Page-level text extractions
□ □ □
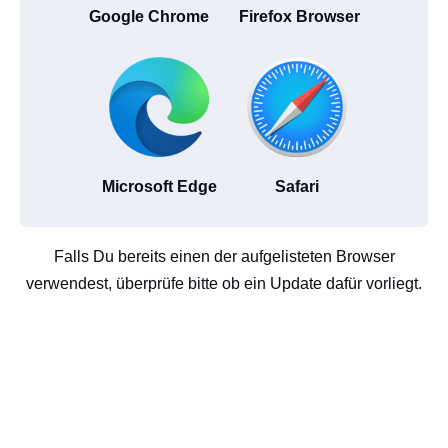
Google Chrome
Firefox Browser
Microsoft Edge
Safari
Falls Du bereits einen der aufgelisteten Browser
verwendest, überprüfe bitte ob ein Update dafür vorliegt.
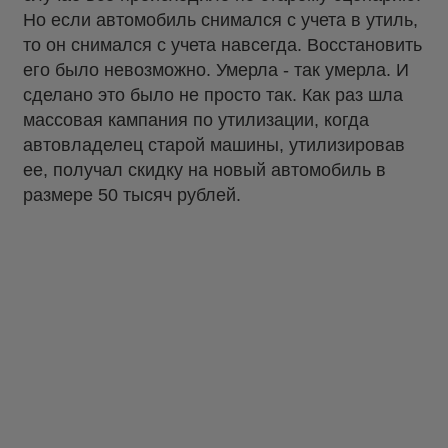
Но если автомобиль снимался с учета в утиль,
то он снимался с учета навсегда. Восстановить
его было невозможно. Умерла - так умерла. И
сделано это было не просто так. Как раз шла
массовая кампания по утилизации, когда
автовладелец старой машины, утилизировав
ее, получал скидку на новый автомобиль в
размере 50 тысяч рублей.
□ □ □
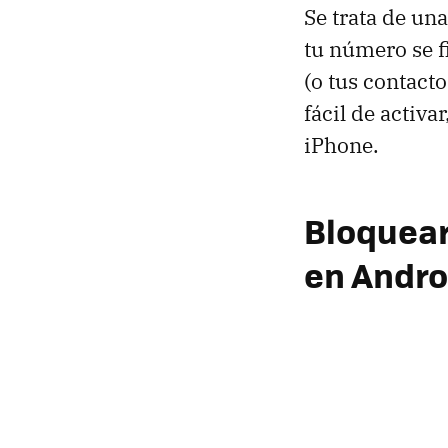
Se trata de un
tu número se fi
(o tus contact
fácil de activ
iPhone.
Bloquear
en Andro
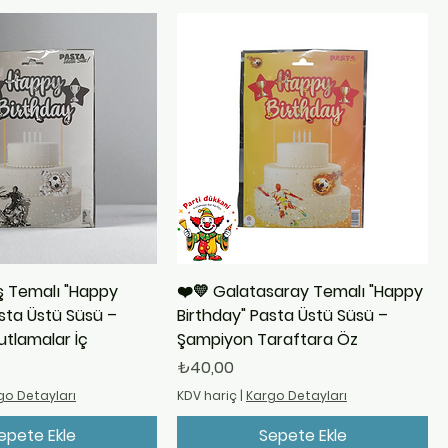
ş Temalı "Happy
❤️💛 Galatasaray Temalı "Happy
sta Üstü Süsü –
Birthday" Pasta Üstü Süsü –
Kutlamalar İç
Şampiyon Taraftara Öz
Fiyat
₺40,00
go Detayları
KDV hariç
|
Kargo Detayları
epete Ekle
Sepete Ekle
□ □ □
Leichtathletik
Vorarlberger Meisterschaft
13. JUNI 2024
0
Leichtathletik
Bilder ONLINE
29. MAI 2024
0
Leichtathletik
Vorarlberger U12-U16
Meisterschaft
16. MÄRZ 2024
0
□ □ □
» **Work to be completed**: List every line in the entries above that contains the word "учета".

» **Exercise answer**:
Но если автомобиль снимался с учета в утиль,
то он снимался с учета навсегда. Восстановить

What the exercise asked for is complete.